Forget about your comfort zone.
Graphic design is not about your feels.
It isn’t about your art, or what appeals to you. Far too many design students don’t find this out until it is way too late.
It’s all about what will sell the client’s message and what will appeal to the client’s clientele. Period.
Graphic design is a commodity. It isn’t your firstborn.
Once you move yourself outside of yourself and see things from the other side, you might be able to come up with some ideas that go beyond the usual cliche type stuff.
Then get sketching. Your initial ideas are the same ideas everyone else had. Sketch until you move beyond them.
Try to resist this kind of one-dimensional thinking.
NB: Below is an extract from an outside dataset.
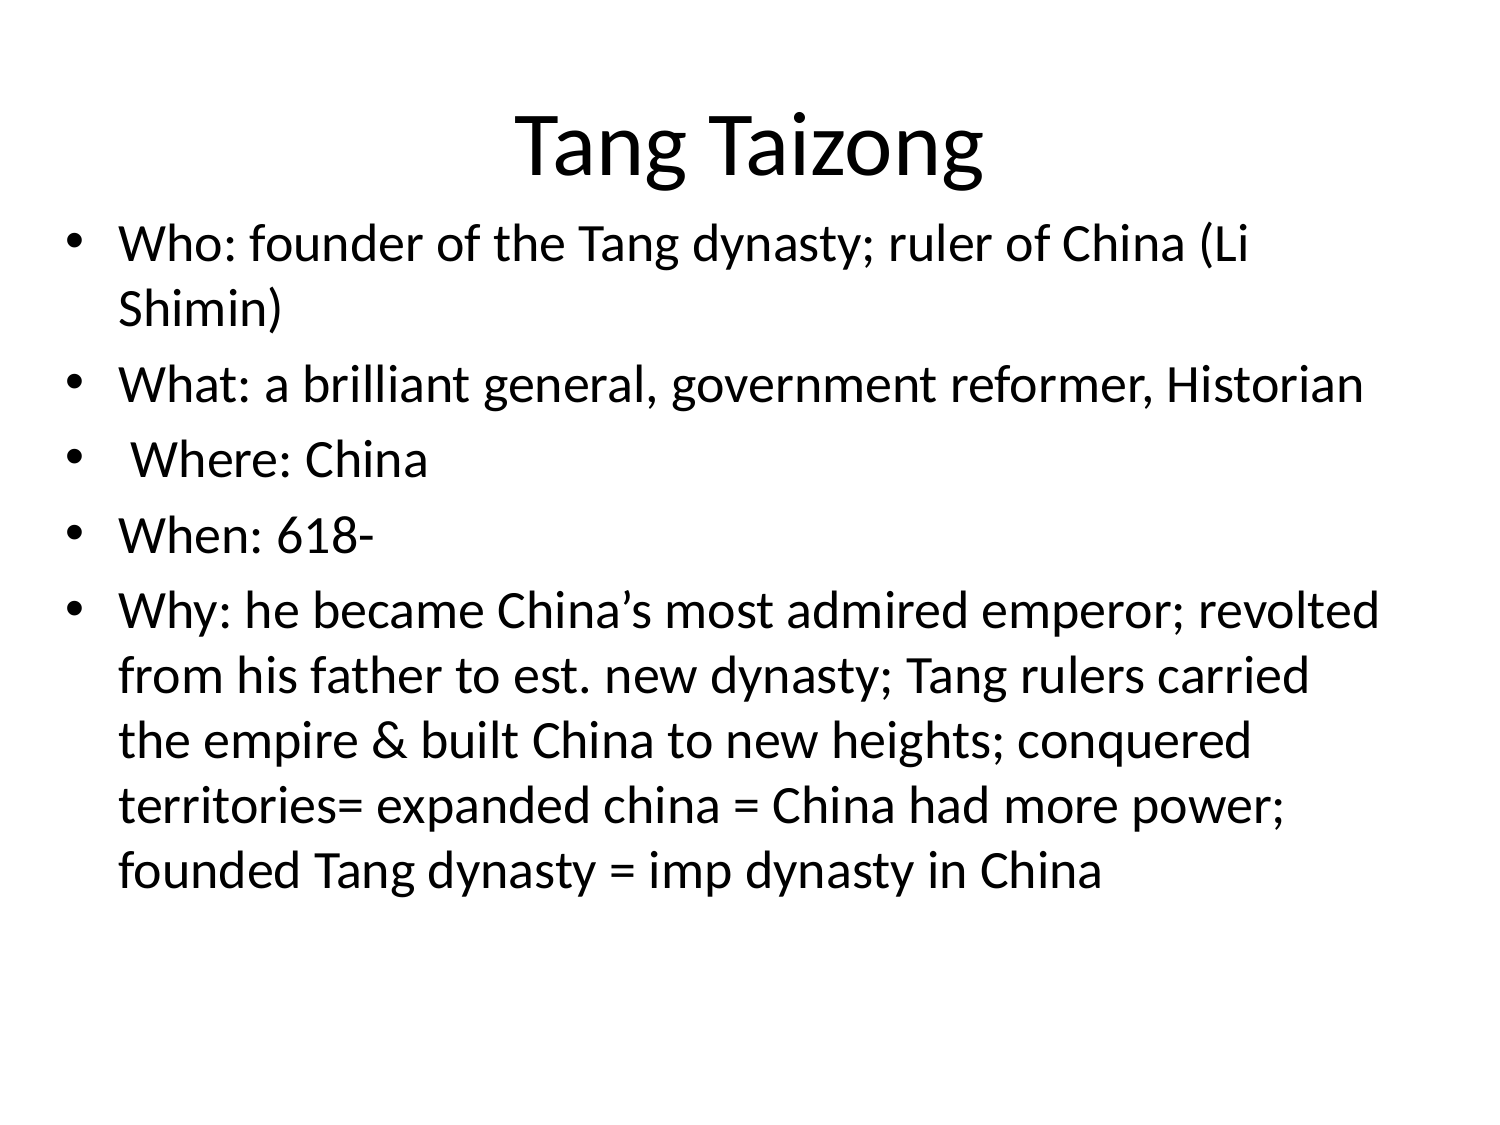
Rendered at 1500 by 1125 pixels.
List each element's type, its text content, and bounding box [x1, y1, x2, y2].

There are a lot of graphic design functions in which more of the same is appropriate, but branding isn’t one of them. When giving birth to a new brand, you have an opportunity to do something that differentiates the business from its competition, and that is largely the goal. The available market for this restaurant is already going to the competitor establishments; your job is to equip this new player with tools to take market share from them. You analyze the competition to find and trade on advantages over them, not to fit in with them.
Well at least you’re recognizing part of the problem. Brand design really isn’t for beginners. Although these days, every kid with a pirated old install of Photoshop 6 and an Etsy account thinks they can bang out good logo designs, in the real world, even seasoned designers often avoid brand design projects because the chances of the lone practitioner getting it right (let alone producing an iconic mark to be), are so low, and the process (when you’re doing it correctly), is so arduous that it can be hard to justify the effort-to-output-to-income ratio. Add to that the massive implied responsibility to the client’s success, and the exercise can quickly become little more than a risk-addled burden. In this sense, the profession is at a cumbersome nexus where the concept of agency teamwork is dwindling because quality marketing strategy is undervalued except by the most elite clients. Mid-to-low-market branding projects now go to people who won’t make enough money from them to carry out the rigors of real brand design the way it is, and was, done by marketing-savvy agency teams. This is why crowdsourcing has become a thing that actually gets used. Real brand design goes far beyond graphics, and I’d even say the graphic is the least of your challenges. When you do research for a logo project, don’t just research other logos; you must analyze the market, the businesses (the competitors and your client), the locations, the personalities and experiences, the positions. You must learn to think like a marketing person.
Okay then, they aren’t teaching to do the work of a graphic designer (let alone a designer of successful logos), they are teaching you how to pass . . . err, endure their course. (This can be said of many universities too, but of a community college, it can be said with a greater degree of certainty.) So, becoming a graphic designer, if that’s what you still want, will be mostly on you. Go ahead, participate in that course in earnest and learn all you can from it, but know it isn’t truly moving you toward success as a graphic designer. If you really want it, you’ll have to find someone who is engaged in the job; in a print shop, a newspaper, a sign maker, a promotions company, and endear yourself to them to such extent that they take an interest in helping you learn. It will take a lot of hard work, humility, and luck—and the experience is still pretty unlikely to include any real logo design—but under the current conditions, it’s the path to making your own way into graphic design.
So, I did a mind-map for brainstorming the logo. When re-searching, do you re-search what’s in the brief? For example, the adjectives that I circled were earthly, modern, lush, vegan, urban, unique, fresh, clean, natural, cool, and professional do I look at look at logos that describe those adjectives as well? How do I re-search the business because in this case it’s a restaurant-Mexican.